Latar belakang keluarnya paket kebijakan ekonomi jilid 14 ini adalah karena:
Pertama, Indonesia memang belum mempunyai roadmap pengembangan e-commerce nasional yang menjadi acuan pemangku kepentingan;
Kedua, masih adanya berbagai peraturan yang tidak mendorong tumbuh kembangnya e-Commerce.
Berikut poin-poin kebijakan pemerintah tersebut :

Kesimpulan
Ekonomi digital di Indonesia berkembang dalam 4 (empat) pilar utama yakni E-Commerce, On-Demand Service, Financial Technologi dan Internet of Things.
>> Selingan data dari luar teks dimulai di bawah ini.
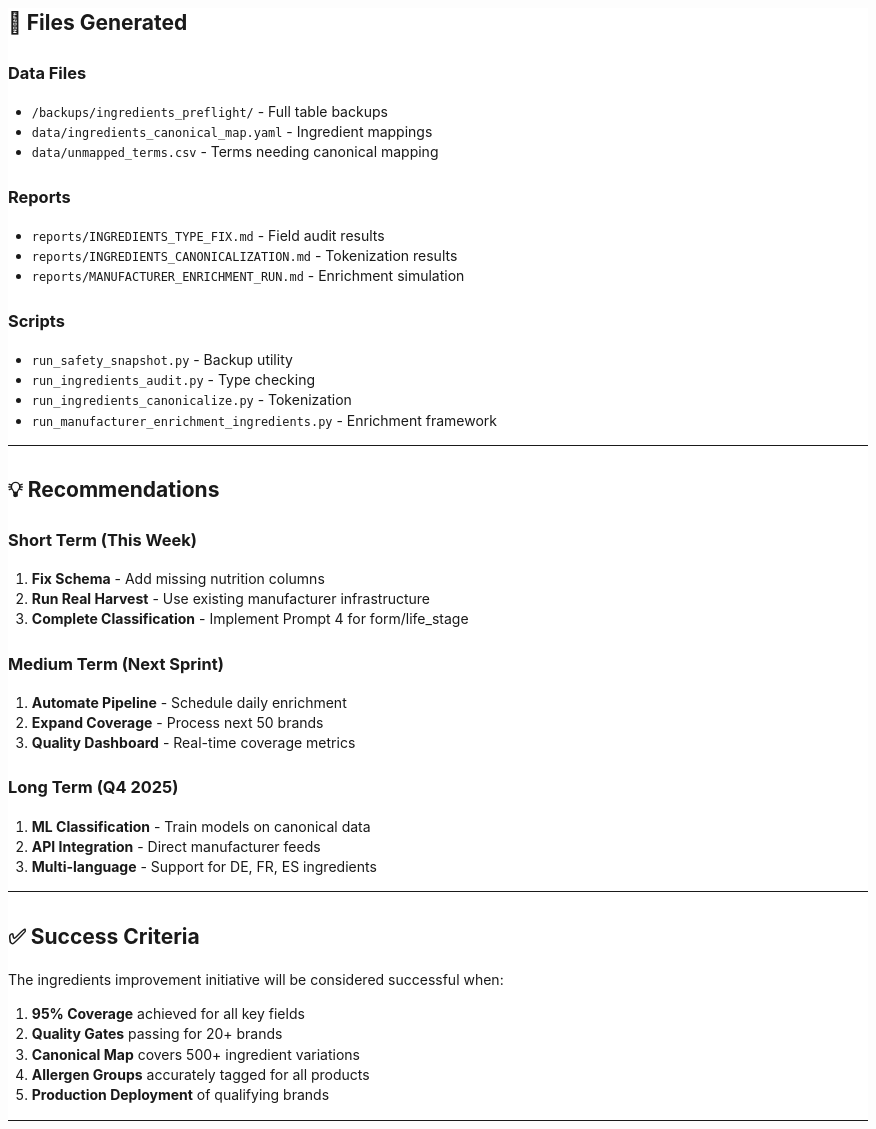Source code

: 
## 📁 Files Generated

### Data Files
- `/backups/ingredients_preflight/` - Full table backups
- `data/ingredients_canonical_map.yaml` - Ingredient mappings
- `data/unmapped_terms.csv` - Terms needing canonical mapping

### Reports
- `reports/INGREDIENTS_TYPE_FIX.md` - Field audit results
- `reports/INGREDIENTS_CANONICALIZATION.md` - Tokenization results
- `reports/MANUFACTURER_ENRICHMENT_RUN.md` - Enrichment simulation

### Scripts
- `run_safety_snapshot.py` - Backup utility
- `run_ingredients_audit.py` - Type checking
- `run_ingredients_canonicalize.py` - Tokenization
- `run_manufacturer_enrichment_ingredients.py` - Enrichment framework

---

## 💡 Recommendations

### Short Term (This Week)
1. **Fix Schema** - Add missing nutrition columns
2. **Run Real Harvest** - Use existing manufacturer infrastructure
3. **Complete Classification** - Implement Prompt 4 for form/life_stage

### Medium Term (Next Sprint)
1. **Automate Pipeline** - Schedule daily enrichment
2. **Expand Coverage** - Process next 50 brands
3. **Quality Dashboard** - Real-time coverage metrics

### Long Term (Q4 2025)
1. **ML Classification** - Train models on canonical data
2. **API Integration** - Direct manufacturer feeds
3. **Multi-language** - Support for DE, FR, ES ingredients

---

## ✅ Success Criteria

The ingredients improvement initiative will be considered successful when:

1. **95% Coverage** achieved for all key fields
2. **Quality Gates** passing for 20+ brands
3. **Canonical Map** covers 500+ ingredient variations
4. **Allergen Groups** accurately tagged for all products
5. **Production Deployment** of qualifying brands

---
Dengan empat pilar ini, potensi digital Indonesia mamang tidak bisa dipandang sebelah mata.
Didukung jumlah pengguna internet, faktor demografi dan PDB yang besar Indonesia mempunyai potensi yang besar menjadi pusat ekonomi digital di ASEAN tahun 2020, seperti yang telah ditargetkan oleh pemerintah.
Paket kebijakan ekonomi ke-14 (National e-commerce roadmap) mempunyai makna strategis yang akan memandu pemerintah dan pelaku bisnis ekonomi digital dalam mewujudkan keinginan menjadi pusat pasar ekonomi digital di ASEAN ini.
Roadmap ini merupakan solusi atas beberapa permasalahan dasar terkair dengan permodalan, perpajakan, infrastruktur, logistik, keamanan dan kapabilitas SDM.
Jadi, segera Indonesia akan menjadi pusat gravitasi ekonomi digital di ASEAN tahun 2020.